I've been on vacation this past week with my wife in Penghu. Thanks, Sean, for the advice. More later after I get my daguerreotypes developed, but I'm a little low on mercury right now. So, just two quick notes.
- Taipei must have a sister city in Florida. The "Baby Palace" set up by Taoist monk Chi Chin-cheng charges NT$2,000 (US$64) to reincarnate aborted fetuses by e-mail.

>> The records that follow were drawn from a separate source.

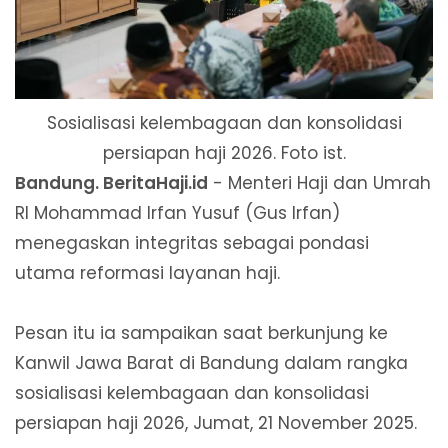
Sosialisasi kelembagaan dan konsolidasi
persiapan haji 2026. Foto ist.
Bandung. BeritaHaji.id
- Menteri Haji dan Umrah
RI Mohammad Irfan Yusuf (Gus Irfan)
menegaskan integritas sebagai pondasi
utama reformasi layanan haji.
Pesan itu ia sampaikan saat berkunjung ke
Kanwil Jawa Barat di Bandung dalam rangka
sosialisasi kelembagaan dan konsolidasi
persiapan haji 2026, Jumat, 21 November 2025.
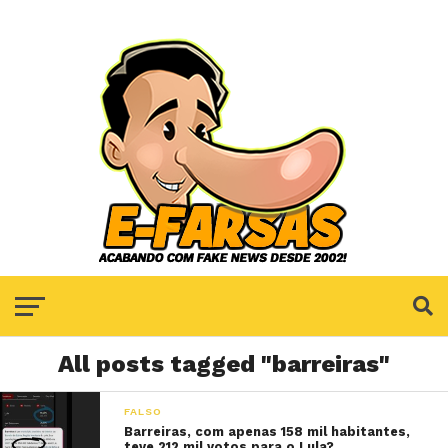
All posts tagged "barreiras"
FALSO
Barreiras, com apenas 158 mil habitantes,
teve 212 mil votos para o Lula?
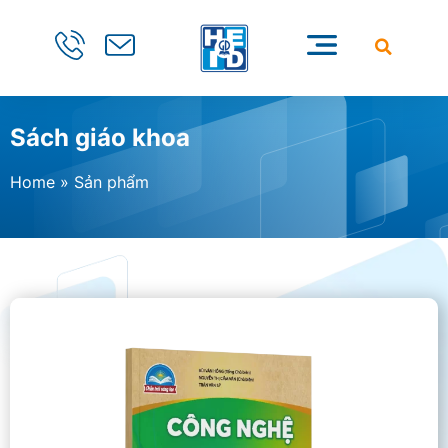
Sách giáo khoa
Home
»
Sản phẩm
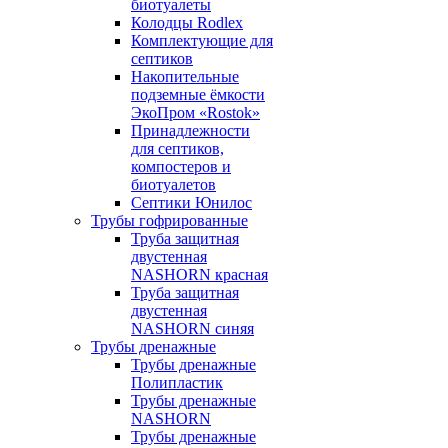
биотуалеты
Колодцы Rodlex
Комплектующие для
септиков
Накопительные
подземные ёмкости
ЭкоПром «Rostok»
Принадлежности
для септиков,
компостеров и
биотуалетов
Септики Юнилос
Трубы гофрированные
Труба защитная
двустенная
NASHORN красная
Труба защитная
двустенная
NASHORN синяя
Трубы дренажные
Трубы дренажные
Полипластик
Трубы дренажные
NASHORN
Трубы дренажные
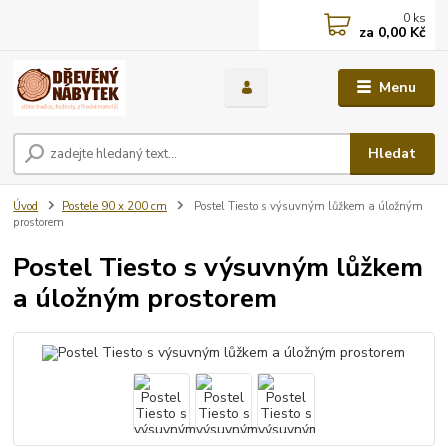
0
ks
za
0,00 Kč
Menu
Hledat
Úvod
Postele 90 x 200 cm
Postel Tiesto s výsuvným lůžkem a úložným
prostorem
Postel Tiesto s výsuvným lůžkem
a úložným prostorem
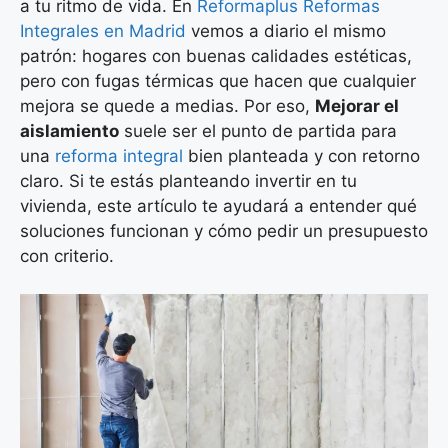
a tu ritmo de vida. En
Reformaplus Reformas
Integrales en Madrid
vemos a diario el mismo
patrón: hogares con buenas calidades estéticas,
pero con fugas térmicas que hacen que cualquier
mejora se quede a medias. Por eso,
Mejorar el
aislamiento
suele ser el punto de partida para
una
reforma integral
bien planteada y con retorno
claro. Si te estás planteando invertir en tu
vivienda, este artículo te ayudará a entender qué
soluciones funcionan y cómo pedir un presupuesto
con criterio.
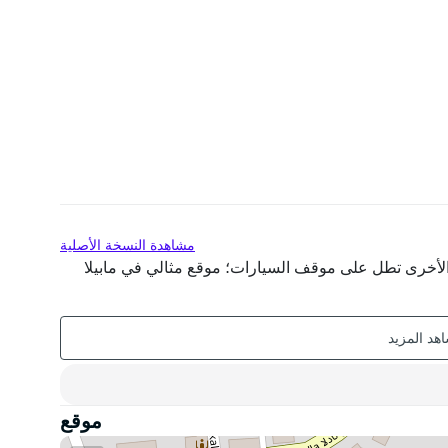
مشاهدة النسخة الأصلية
الأخرى تطل على موقف السيارات؛ موقع مثالي في مابيلا
موقع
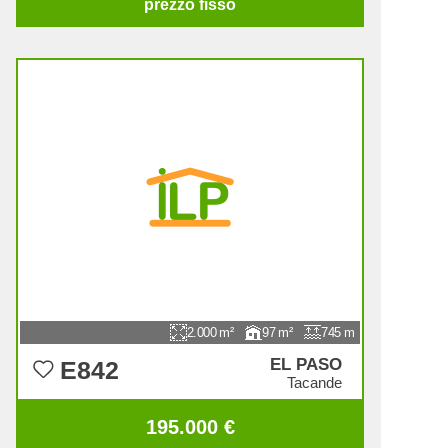
prezzo fisso
2.000
97
745
EL PASO
E842
Tacande
195.000 €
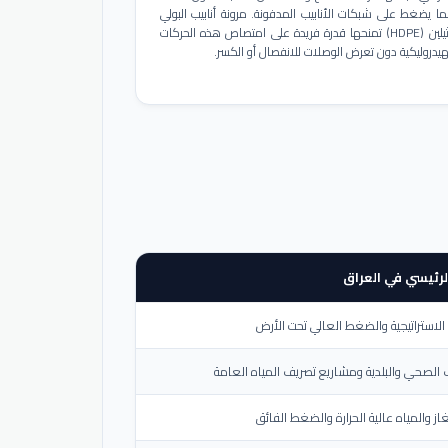
ا يضغط على شبكات الأنابيب المدفونة. مرونة أنابيب البولي
إيثيلين (HDPE) تمنحها قدرة فريدة على امتصاص هذه الحركات
هيدروليكية دون تعرض الوصلات للانفصال أو الكسر.
لرئيسي في العراق
لاستراتيجية والضغط العالي تحت الأرض
الصحي والبلدية ومشاريع تصريف المياه العامة
از والمياه عالية الحرارة والضغط الفائق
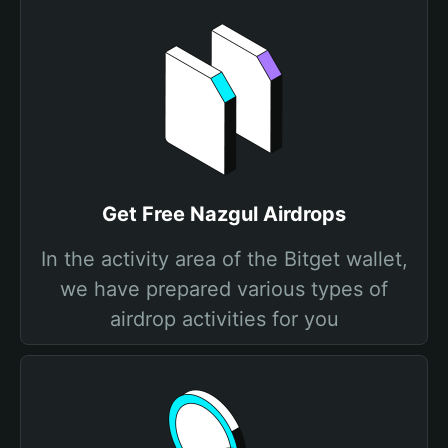
Get Free Nazgul Airdrops
In the activity area of the Bitget wallet,
we have prepared various types of
airdrop activities for you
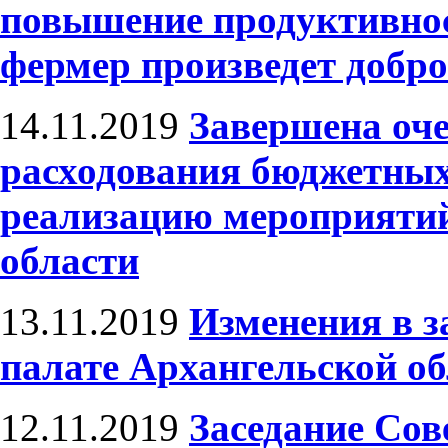
повышение продуктивнос
фермер произведет добр
14.11.2019
Завершена оче
расходования бюджетных
реализацию мероприяти
области
13.11.2019
Изменения в з
палате Архангельской о
12.11.2019
Заседание Сов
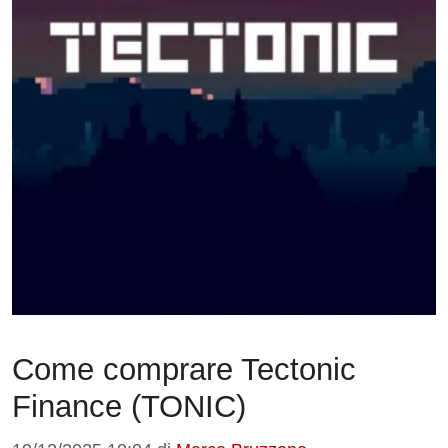
Come comprare Tectonic
Finance (TONIC)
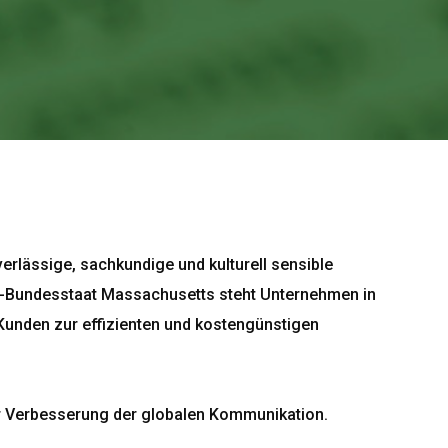
erlässige, sachkundige und kulturell sensible
 US-Bundesstaat Massachusetts steht Unternehmen in
Kunden zur effizienten und kostengünstigen
zur Verbesserung der globalen Kommunikation.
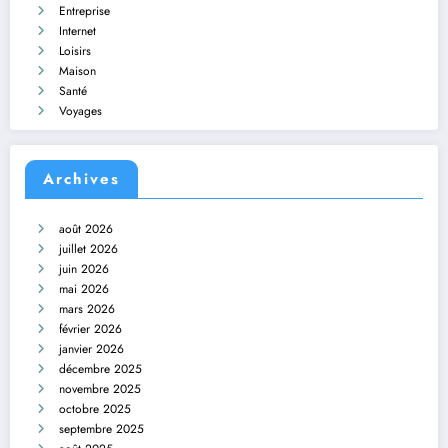
Entreprise
Internet
Loisirs
Maison
Santé
Voyages
Archives
août 2026
juillet 2026
juin 2026
mai 2026
mars 2026
février 2026
janvier 2026
décembre 2025
novembre 2025
octobre 2025
septembre 2025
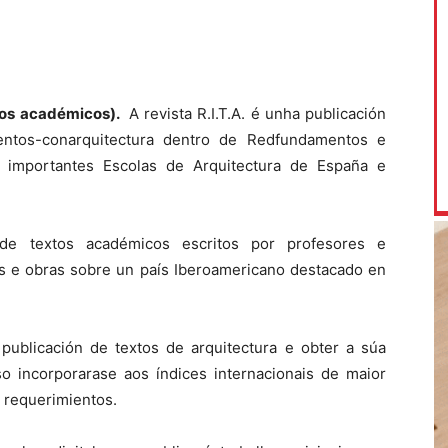
xtos académicos).
A revista R.I.T.A. é unha publicación
mentos-conarquitectura dentro de Redfundamentos e
s importantes Escolas de Arquitectura de España e
 de textos académicos escritos por profesores e
s e obras sobre un país Iberoamericano destacado en
ublicación de textos de arquitectura e obter a súa
so incorporarase aos índices internacionais de maior
 requerimientos.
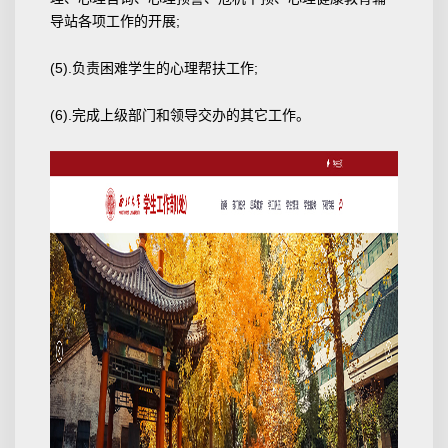
导站各项工作的开展;
(5).负责困难学生的心理帮扶工作;
(6).完成上级部门和领导交办的其它工作。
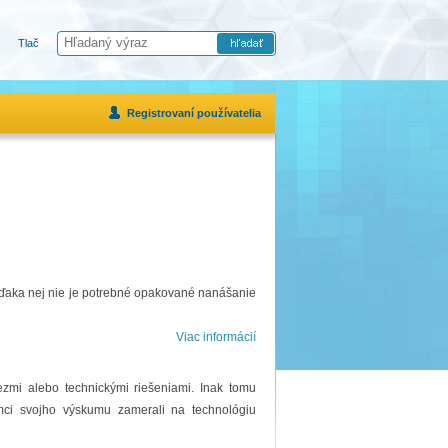
Tlač
Registrovaní používatelia
Vďaka nej nie je potrebné opakované nanášanie
Viac informácií
zmi alebo technickými riešeniami. Inak tomu
ámci svojho výskumu zamerali na technológiu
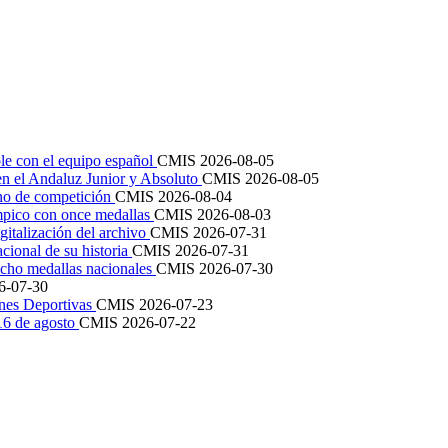
le con el equipo español
CMIS
2026-08-05
en el Andaluz Junior y Absoluto
CMIS
2026-08-05
ano de competición
CMIS
2026-08-04
mpico con once medallas
CMIS
2026-08-03
igitalización del archivo
CMIS
2026-07-31
cional de su historia
CMIS
2026-07-31
cho medallas nacionales
CMIS
2026-07-30
6-07-30
ones Deportivas
CMIS
2026-07-23
 16 de agosto
CMIS
2026-07-22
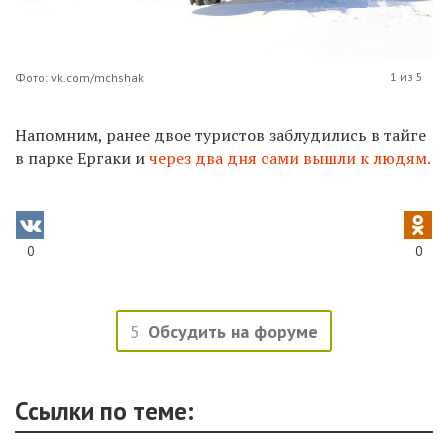
1 из 5
Фото: vk.com/mchshak
Напомним, ранее двое туристов заблудились в тайге
в парке Ергаки и
через два дня сами вышли к людям.
0
0
5
Обсудить на форуме
Ссылки по теме:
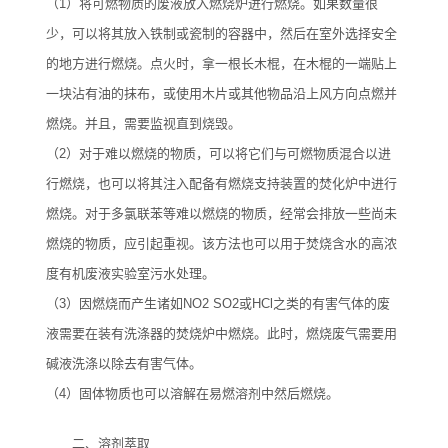
（1）将可燃物质的废液放入燃烧炉进行燃烧。如果数量很
少，可以将其放入铁制或瓷制的容器中，然后在室外选择安全
的地方进行燃烧。点火时，拿一根长木棍，在木棍的一端贴上
一块沾有油的抹布，或使用木片或其他物品沿上风方向点燃并
燃烧。并且，需要监视直到烧毁。
（2）对于难以燃烧的物质，可以将它们与可燃物质混合以进
行燃烧，也可以将其注入配备有燃烧支持装置的焚化炉中进行
燃烧。对于多氯联苯等难以燃烧的物质，经常会排放一些尚未
燃烧的物质，应引起重视。该方法也可以用于焚烧含水的高浓
度有机废液实验室污水处理。
（3）因燃烧而产生诸如NO2 SO2或HCl之类的有害气体的废
液需要在装有洗涤器的焚烧炉中燃烧。此时，燃烧废气需要用
碱液洗涤以除去有害气体。
（4）固体物质也可以溶解在易燃溶剂中然后燃烧。
二、溶剂萃取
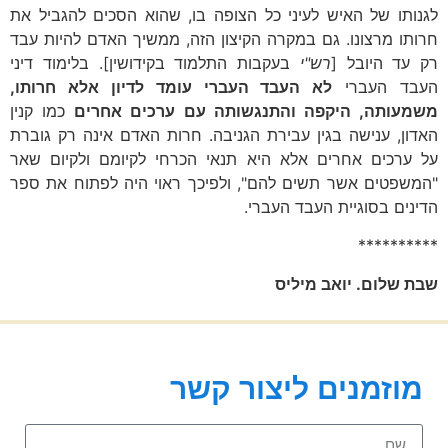
לגנותו של האיש לעיני כל הצופה בו, שהוא הסכים להגביל את
חרותו מרצונו. גם במקרה הקיצון הזה, ממשיך האדם להיות עבד
רק עד היובל [
רש"י
בעקבות התלמוד בקידושין]. בלימוד דיני
העבד העברי
לא העבד העברי עומד לדיון אלא חרותו,
משמעותה, היקפה והתנגשותה עם ערכים אחרים
כמו קנין
האדון, ענישה בגין עבירת הגניבה. חרות האדם אינה רק גוברת
על ערכים אחרים אלא היא תנאי הכרחי לקיומם ולקיום שאר
"המשפטים אשר תשים להם", ולפיכך ראוי היה לפתוח את ספר
הדינים בסוגיית העבד העברי.
**********
שבת שלום. יואב מיליס
מוזמנים ליצור קשר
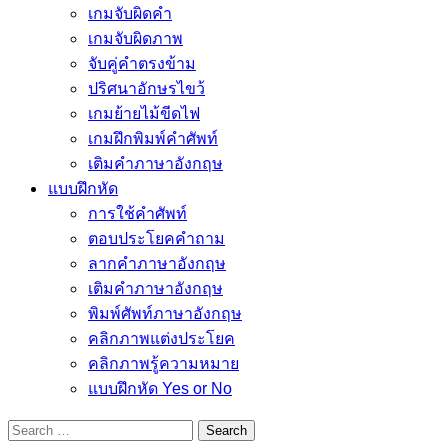
เกมจับผิดคำ
เกมจับผิดภาพ
จับคู่คำตรงข้าม
ปริศนาอักษรไขว้
เกมย้ายไม้ขีดไฟ
เกมฝึกพิมพ์คำศัพท์
เติมคำภาษาอังกฤษ
แบบฝึกหัด
การใช้คำศัพท์
ตอบประโยคคำถาม
ลากคำภาษาอังกฤษ
เติมคำภาษาอังกฤษ
พิมพ์ศัพท์ภาษาอังกฤษ
คลิกภาพแต่งประโยค
คลิกภาพรู้ความหมาย
แบบฝึกหัด Yes or No
Search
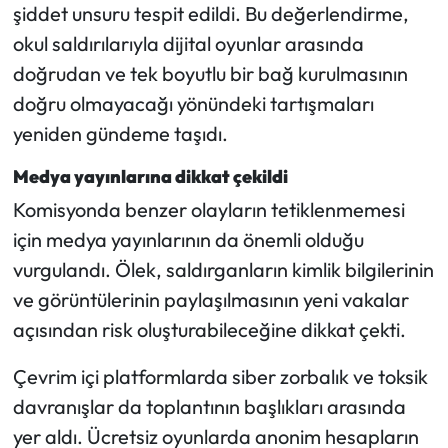
Siyaset
şiddet unsuru tespit edildi. Bu değerlendirme,
okul saldırılarıyla dijital oyunlar arasında
Spor
doğrudan ve tek boyutlu bir bağ kurulmasının
doğru olmayacağı yönündeki tartışmaları
Sungurlu Haberleri
yeniden gündeme taşıdı.
Turizm
Medya yayınlarına dikkat çekildi
Komisyonda benzer olayların tetiklenmemesi
Uğurludağ Haberleri
için medya yayınlarının da önemli olduğu
Yaşam
vurgulandı. Ölek, saldırganların kimlik bilgilerinin
ve görüntülerinin paylaşılmasının yeni vakalar
Yayla Haber
açısından risk oluşturabileceğine dikkat çekti.
Yemek Tarifleri
Çevrim içi platformlarda siber zorbalık ve toksik
davranışlar da toplantının başlıkları arasında
Yerel Haberler
yer aldı. Ücretsiz oyunlarda anonim hesapların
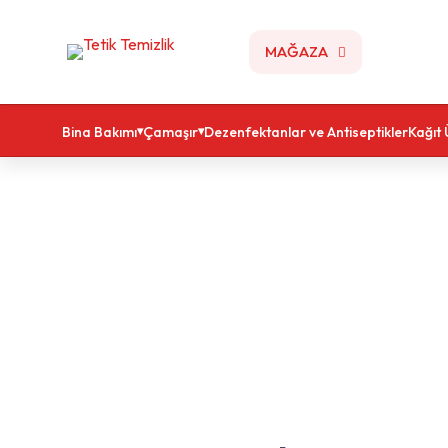
MAĞAZA
Bina Bakımı
Çamaşır
Dezenfektanlar ve Antiseptikler
Kağıt 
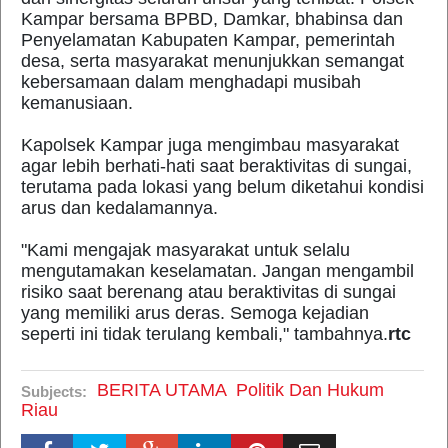
Kampar bersama BPBD, Damkar, bhabinsa dan
Penyelamatan Kabupaten Kampar, pemerintah
desa, serta masyarakat menunjukkan semangat
kebersamaan dalam menghadapi musibah
kemanusiaan.
Kapolsek Kampar juga mengimbau masyarakat
agar lebih berhati-hati saat beraktivitas di sungai,
terutama pada lokasi yang belum diketahui kondisi
arus dan kedalamannya.
"Kami mengajak masyarakat untuk selalu
mengutamakan keselamatan. Jangan mengambil
risiko saat berenang atau beraktivitas di sungai
yang memiliki arus deras. Semoga kejadian
seperti ini tidak terulang kembali," tambahnya.
rtc
BERITA UTAMA
Politik Dan Hukum
Subjects:
Riau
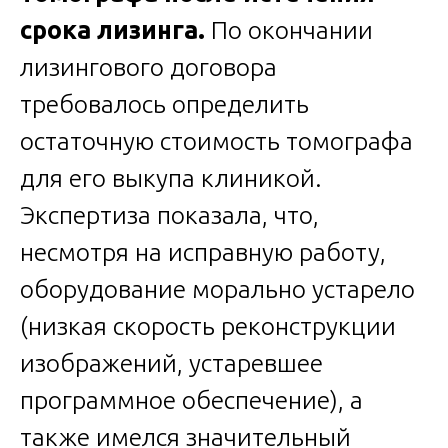
срока лизинга.
По окончании
лизингового договора
требовалось определить
остаточную стоимость томографа
для его выкупа клиникой.
Экспертиза показала, что,
несмотря на исправную работу,
оборудование морально устарело
(низкая скорость реконструкции
изображений, устаревшее
программное обеспечение), а
также имелся значительный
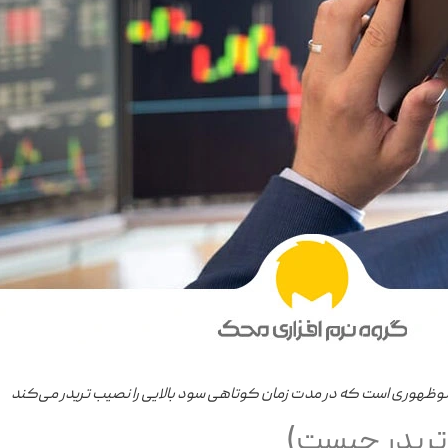
ظهوری است که در مدت زمان کوتاهی سود بالایی را نصیب تریدر می‌کند
تریدر چیست)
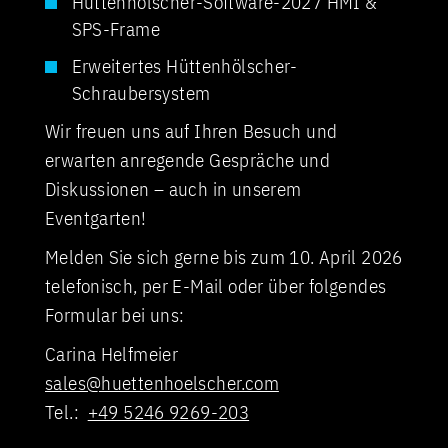
Hüttenhölscher-Software-2027 HMI &
SPS-Frame
Erweitertes Hüttenhölscher-
Schraubersystem
Wir freuen uns auf Ihren Besuch und
erwarten anregende Gespräche und
Diskussionen – auch in unserem
Eventgarten!
Melden Sie sich gerne bis zum 10. April 2026
telefonisch, per E-Mail oder über folgendes
Formular bei uns:
Carina Helfmeier
sales@huettenhoelscher.com
Tel.:
+49 5246 9269-203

- If you go to a bar, at least have a drink. Then you can have some sort of excuse. I was at PJ's talking to Brit Paul when we were educated - unwillingly - by two young Americans. One male the other female. Mr. America asked where I was from and I told him Texas. He then called me a cracker. I asked where he was from and he said Georgia. I called him nothing because my jaw wouldn't return upward to start forming words. Talking to Ms. America, he apologized for saying yall. I told him that it was a colloquialism. Then it was his turn for his jaw to stop working. After a few seconds, he recovered and continued his grammar lesson. He told Ms. America that ain't is in the dictionary! Thanks, I'll work that into my next class. But he wasn't finished. We then learned that "only rednecks say ain't." I didn't know Ice T was a redneck.
Here she comes. Ms. A-mer-i-ca!
Did you know that "redneck" comes from Afrikaans? My boyfriend
is from South Africa and he told me it originated there and was brought to
America during the slave trade.No, I didn't. Is class dismissed? Please?
2 comments:
Ya, but it took Texans to perfect it........
Didn't 'cracker' originate as a term for rural Floridians?